* _REQUIREMENT_
Starting at the beginning of the entries and ending at the line that contains "В нескольких регионах", write the lines out again with each "Pflichtfeld" replaced by "erforderlich". Leave everything else unchanged.
────────────────────────────────────────
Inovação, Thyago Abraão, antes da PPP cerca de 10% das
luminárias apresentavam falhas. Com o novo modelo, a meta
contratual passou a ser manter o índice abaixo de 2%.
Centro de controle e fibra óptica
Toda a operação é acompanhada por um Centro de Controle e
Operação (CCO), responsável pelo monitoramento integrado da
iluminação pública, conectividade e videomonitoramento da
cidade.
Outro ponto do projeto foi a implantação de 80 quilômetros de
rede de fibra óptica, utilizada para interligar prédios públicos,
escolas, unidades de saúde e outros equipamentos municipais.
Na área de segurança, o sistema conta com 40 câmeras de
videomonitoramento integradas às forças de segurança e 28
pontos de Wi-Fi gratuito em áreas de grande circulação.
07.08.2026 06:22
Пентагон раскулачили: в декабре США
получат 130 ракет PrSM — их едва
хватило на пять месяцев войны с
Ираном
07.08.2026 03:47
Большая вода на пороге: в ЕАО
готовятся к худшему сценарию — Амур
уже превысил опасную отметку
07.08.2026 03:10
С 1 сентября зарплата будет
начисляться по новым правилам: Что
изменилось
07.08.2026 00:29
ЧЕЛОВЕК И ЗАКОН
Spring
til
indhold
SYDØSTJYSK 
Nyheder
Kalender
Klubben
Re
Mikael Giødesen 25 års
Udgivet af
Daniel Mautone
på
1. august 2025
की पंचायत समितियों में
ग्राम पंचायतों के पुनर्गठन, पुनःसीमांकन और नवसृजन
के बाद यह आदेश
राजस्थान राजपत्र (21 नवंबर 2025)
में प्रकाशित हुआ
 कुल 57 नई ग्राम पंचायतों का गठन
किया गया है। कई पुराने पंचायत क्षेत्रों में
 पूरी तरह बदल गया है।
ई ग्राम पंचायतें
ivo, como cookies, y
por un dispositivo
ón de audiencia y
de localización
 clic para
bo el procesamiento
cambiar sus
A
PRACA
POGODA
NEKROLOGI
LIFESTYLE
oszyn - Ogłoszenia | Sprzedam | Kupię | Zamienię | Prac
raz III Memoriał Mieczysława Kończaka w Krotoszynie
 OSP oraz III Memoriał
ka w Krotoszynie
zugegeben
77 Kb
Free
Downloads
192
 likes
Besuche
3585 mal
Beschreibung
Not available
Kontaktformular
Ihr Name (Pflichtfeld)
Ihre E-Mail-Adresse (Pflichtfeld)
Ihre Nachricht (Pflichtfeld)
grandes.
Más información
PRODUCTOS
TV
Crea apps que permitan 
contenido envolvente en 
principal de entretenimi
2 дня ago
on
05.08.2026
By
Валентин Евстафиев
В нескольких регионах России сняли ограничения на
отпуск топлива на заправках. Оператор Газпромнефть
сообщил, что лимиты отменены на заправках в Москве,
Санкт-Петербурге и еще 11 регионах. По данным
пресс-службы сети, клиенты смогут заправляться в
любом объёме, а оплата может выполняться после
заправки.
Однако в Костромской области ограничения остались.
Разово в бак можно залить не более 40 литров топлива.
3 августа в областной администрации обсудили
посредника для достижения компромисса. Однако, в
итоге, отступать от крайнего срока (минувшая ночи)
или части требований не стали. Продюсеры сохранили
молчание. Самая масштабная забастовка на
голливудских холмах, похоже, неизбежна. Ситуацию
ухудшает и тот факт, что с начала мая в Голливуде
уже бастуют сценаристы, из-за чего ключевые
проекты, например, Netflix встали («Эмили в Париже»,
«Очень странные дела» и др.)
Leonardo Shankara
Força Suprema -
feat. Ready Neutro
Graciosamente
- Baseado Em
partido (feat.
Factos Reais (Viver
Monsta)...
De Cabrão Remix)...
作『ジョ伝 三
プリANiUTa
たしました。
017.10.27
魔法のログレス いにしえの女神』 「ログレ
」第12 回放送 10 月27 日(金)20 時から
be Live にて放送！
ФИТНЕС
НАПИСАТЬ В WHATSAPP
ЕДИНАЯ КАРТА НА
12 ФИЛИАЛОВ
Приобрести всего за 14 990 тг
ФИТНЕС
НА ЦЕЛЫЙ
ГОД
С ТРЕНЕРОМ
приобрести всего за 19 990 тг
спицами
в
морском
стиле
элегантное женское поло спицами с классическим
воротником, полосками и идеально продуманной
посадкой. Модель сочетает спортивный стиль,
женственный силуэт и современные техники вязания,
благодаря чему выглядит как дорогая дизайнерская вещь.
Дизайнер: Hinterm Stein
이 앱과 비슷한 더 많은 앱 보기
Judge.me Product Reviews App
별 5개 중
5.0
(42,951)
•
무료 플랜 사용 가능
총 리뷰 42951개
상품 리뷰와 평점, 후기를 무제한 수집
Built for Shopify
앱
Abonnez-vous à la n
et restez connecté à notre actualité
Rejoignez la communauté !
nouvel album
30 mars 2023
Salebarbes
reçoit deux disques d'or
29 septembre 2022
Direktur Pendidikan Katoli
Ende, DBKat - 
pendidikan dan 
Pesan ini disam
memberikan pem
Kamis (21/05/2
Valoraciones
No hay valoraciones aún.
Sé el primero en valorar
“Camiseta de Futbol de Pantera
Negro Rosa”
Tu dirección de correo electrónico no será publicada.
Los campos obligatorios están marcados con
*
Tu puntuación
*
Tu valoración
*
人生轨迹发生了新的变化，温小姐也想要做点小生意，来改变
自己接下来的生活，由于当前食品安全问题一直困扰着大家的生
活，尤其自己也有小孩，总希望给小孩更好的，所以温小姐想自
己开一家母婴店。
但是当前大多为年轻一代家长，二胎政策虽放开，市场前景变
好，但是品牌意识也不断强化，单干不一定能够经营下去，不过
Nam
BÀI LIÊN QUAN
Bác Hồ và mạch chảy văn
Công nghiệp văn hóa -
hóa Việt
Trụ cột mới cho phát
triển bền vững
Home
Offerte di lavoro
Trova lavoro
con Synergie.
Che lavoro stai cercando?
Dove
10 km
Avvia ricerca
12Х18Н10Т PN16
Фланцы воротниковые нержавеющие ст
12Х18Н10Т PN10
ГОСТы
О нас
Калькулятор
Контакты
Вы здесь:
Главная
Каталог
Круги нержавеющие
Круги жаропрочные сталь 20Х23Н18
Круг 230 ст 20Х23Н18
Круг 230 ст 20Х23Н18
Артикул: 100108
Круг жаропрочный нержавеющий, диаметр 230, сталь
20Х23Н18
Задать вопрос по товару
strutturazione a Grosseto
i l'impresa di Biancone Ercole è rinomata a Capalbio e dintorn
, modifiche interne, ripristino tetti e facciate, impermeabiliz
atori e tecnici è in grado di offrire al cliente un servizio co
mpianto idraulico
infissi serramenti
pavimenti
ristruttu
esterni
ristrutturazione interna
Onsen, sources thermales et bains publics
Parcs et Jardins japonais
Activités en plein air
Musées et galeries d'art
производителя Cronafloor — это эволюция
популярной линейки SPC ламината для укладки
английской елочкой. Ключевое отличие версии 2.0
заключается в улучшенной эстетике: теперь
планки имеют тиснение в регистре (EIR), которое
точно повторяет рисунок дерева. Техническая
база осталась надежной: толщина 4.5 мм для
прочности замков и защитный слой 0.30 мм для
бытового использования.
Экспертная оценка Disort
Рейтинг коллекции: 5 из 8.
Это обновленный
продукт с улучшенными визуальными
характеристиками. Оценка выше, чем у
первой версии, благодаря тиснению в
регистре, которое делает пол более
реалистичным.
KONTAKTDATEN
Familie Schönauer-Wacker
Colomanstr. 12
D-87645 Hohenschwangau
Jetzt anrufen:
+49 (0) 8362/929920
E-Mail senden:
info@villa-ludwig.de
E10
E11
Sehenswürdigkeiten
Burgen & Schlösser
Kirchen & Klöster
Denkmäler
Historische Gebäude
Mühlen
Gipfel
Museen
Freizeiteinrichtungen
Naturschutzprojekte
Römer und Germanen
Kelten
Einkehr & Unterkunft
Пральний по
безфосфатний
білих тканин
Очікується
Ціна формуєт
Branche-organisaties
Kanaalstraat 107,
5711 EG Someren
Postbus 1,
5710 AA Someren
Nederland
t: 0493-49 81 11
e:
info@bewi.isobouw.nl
────────────────────────────────────────
* _ANSWER TO THE PROBLEM_
Inovação, Thyago Abraão, antes da PPP cerca de 10% das
luminárias apresentavam falhas. Com o novo modelo, a meta
contratual passou a ser manter o índice abaixo de 2%.
Centro de controle e fibra óptica
Toda a operação é acompanhada por um Centro de Controle e
Operação (CCO), responsável pelo monitoramento integrado da
iluminação pública, conectividade e videomonitoramento da
cidade.
Outro ponto do projeto foi a implantação de 80 quilômetros de
rede de fibra óptica, utilizada para interligar prédios públicos,
escolas, unidades de saúde e outros equipamentos municipais.
Na área de segurança, o sistema conta com 40 câmeras de
videomonitoramento integradas às forças de segurança e 28
pontos de Wi-Fi gratuito em áreas de grande circulação.
07.08.2026 06:22
Пентагон раскулачили: в декабре США
получат 130 ракет PrSM — их едва
хватило на пять месяцев войны с
Ираном
07.08.2026 03:47
Большая вода на пороге: в ЕАО
готовятся к худшему сценарию — Амур
уже превысил опасную отметку
07.08.2026 03:10
С 1 сентября зарплата будет
начисляться по новым правилам: Что
изменилось
07.08.2026 00:29
ЧЕЛОВЕК И ЗАКОН
Spring
til
indhold
SYDØSTJYSK 
Nyheder
Kalender
Klubben
Re
Mikael Giødesen 25 års
Udgivet af
Daniel Mautone
på
1. august 2025
की पंचायत समितियों में
ग्राम पंचायतों के पुनर्गठन, पुनःसीमांकन और नवसृजन
के बाद यह आदेश
राजस्थान राजपत्र (21 नवंबर 2025)
में प्रकाशित हुआ
 कुल 57 नई ग्राम पंचायतों का गठन
किया गया है। कई पुराने पंचायत क्षेत्रों में
 पूरी तरह बदल गया है।
ई ग्राम पंचायतें
ivo, como cookies, y
por un dispositivo
ón de audiencia y
de localización
 clic para
bo el procesamiento
cambiar sus
A
PRACA
POGODA
NEKROLOGI
LIFESTYLE
oszyn - Ogłoszenia | Sprzedam | Kupię | Zamienię | Prac
raz III Memoriał Mieczysława Kończaka w Krotoszynie
 OSP oraz III Memoriał
ka w Krotoszynie
zugegeben
77 Kb
Free
Downloads
192
 likes
Besuche
3585 mal
Beschreibung
Not available
Kontaktformular
Ihr Name (erforderlich)
Ihre E-Mail-Adresse (erforderlich)
Ihre Nachricht (erforderlich)
grandes.
Más información
PRODUCTOS
TV
Crea apps que permitan 
contenido envolvente en 
principal de entretenimi
2 дня ago
on
05.08.2026
By
Валентин Евстафиев
В нескольких регионах России сняли ограничения на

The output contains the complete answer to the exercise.